1.「か」「き」「く」の鼻音はそれぞれ「゜」を付けて「か゜」「き゜」「く゜」と表記する。
例) あか゜ "私が" かか゜ん ~ かんか゜ん "鏡"
2.子音 t(タ行), k(カ行)の清音でも濁音でもない音は「っ」をはじめにつけて表記する。
例) たー "田" だー "家" ったー "舌"
「つぁ」「ち」「つ」「ぱ」「ぴ」「ぷ」、単語内のt, kは清音との対立がないので「っ」の表記はしない。
例) いゆぱし "魚釣り" すたん "来た"
3.小さい文字を付けて表記する。
例) でゃーでぃ "大事、大変"
「与那国語辞典」と違うところ、その理由。
「与那国語辞典」では、1.は「あんか゜」のように「んか゜」の二文字で「か゜」の音を表記しています。
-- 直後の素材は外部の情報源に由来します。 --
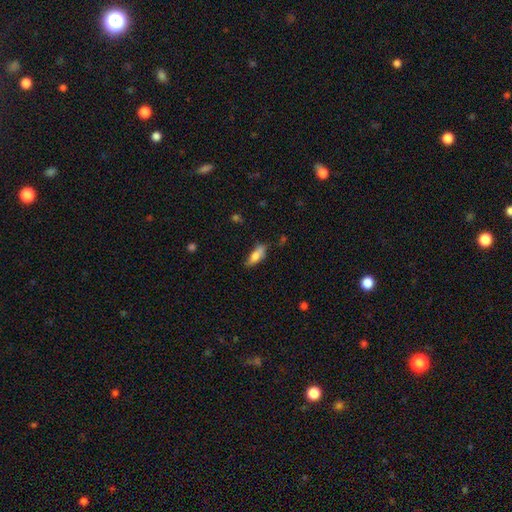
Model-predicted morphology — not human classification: A smooth galaxy with no disk features (74%) that is in between round and cigar-shaped (65%). Merging: none (62%).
実際には、この「か゜」の前の「ん」の音は一部の単語意外では発音されないため、「か゜」一文字で表記します。「与那国語辞典」でも発音記号表記では[aŋa]のように「か゜」の前の「ん」に当たる音は表記されていません。
「与那国語辞典」はドゥナン語の単語をカタカナで表記し、2.の音(発音記号では[t']のように" ' "付き)を対立の有無にかかわらず、ひらがなで表記しています。将来ドゥナン語で読み書きする際に外来語などをカタカナで表記する可能性があるため、カタカナ・ひらがな混じりの表記はしません。また、単語内の2.の音は日本語話者が表記通り発音してもほぼドゥナン語の音で発音でき、煩雑さを避けるためにも特別の表記はしません。
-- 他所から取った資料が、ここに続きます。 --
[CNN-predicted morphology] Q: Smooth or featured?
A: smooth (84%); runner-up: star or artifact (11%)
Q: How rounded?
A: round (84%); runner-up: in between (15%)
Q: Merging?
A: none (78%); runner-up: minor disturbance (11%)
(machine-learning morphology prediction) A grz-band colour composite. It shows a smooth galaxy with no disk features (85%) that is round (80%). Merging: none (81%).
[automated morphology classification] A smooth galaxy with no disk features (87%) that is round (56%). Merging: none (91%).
言語名は、その言語の話者が自分たちの言語を呼ぶときに使う言葉をそのまま使うのが一般的なため、与那国語を指す「どぅなん むぬい」から「語」の部分を取った「どぅなん」を使っています。Dunan (Yonaguni-Ryukyuan)「ドゥナン語(与那国語)」と併記することもあります。